Each line of the entries that mentions the string "deeper" needs to be reported.

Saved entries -
————————

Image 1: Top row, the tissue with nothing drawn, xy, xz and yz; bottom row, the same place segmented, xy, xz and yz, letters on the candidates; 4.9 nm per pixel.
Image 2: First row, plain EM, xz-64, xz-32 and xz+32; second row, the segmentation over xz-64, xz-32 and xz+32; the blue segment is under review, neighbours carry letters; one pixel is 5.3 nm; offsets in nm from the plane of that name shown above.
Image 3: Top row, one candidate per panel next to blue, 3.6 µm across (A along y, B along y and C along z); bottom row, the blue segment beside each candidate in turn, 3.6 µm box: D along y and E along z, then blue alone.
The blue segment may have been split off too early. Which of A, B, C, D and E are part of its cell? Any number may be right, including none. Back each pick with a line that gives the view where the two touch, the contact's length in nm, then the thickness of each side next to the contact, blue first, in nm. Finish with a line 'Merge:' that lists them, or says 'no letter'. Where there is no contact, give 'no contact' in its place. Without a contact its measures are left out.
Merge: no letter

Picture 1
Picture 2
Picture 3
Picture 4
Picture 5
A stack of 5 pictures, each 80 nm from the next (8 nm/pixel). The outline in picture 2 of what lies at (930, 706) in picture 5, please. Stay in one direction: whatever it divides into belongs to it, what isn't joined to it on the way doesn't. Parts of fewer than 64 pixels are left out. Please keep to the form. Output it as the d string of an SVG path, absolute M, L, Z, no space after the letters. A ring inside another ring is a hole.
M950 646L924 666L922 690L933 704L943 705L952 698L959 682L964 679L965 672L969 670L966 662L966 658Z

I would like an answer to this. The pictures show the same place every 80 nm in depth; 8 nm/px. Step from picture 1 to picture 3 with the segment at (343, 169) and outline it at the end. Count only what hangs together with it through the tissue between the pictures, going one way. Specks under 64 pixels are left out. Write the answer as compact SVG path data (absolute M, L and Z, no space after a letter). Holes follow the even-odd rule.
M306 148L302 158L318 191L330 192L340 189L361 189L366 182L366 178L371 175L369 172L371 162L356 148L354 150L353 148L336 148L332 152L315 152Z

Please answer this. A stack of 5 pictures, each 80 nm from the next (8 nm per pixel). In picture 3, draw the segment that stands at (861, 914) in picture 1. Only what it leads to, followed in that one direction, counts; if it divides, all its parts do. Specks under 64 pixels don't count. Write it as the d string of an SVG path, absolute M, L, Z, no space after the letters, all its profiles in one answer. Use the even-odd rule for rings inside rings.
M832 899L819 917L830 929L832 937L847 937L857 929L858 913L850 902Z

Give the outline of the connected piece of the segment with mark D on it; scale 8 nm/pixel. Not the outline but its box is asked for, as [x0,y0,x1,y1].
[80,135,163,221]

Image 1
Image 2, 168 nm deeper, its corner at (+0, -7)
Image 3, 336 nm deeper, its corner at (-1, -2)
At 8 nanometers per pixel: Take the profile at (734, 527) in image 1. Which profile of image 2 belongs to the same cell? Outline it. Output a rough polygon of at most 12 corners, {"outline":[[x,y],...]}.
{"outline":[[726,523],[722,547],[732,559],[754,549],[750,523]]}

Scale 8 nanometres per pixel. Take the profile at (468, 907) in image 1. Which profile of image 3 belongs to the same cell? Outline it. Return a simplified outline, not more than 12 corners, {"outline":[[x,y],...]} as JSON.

————————

RESPONSE TO THE TASK -
Image 2, 168 nm deeper, its corner at (+0, -7)
Image 3, 336 nm deeper, its corner at (-1, -2)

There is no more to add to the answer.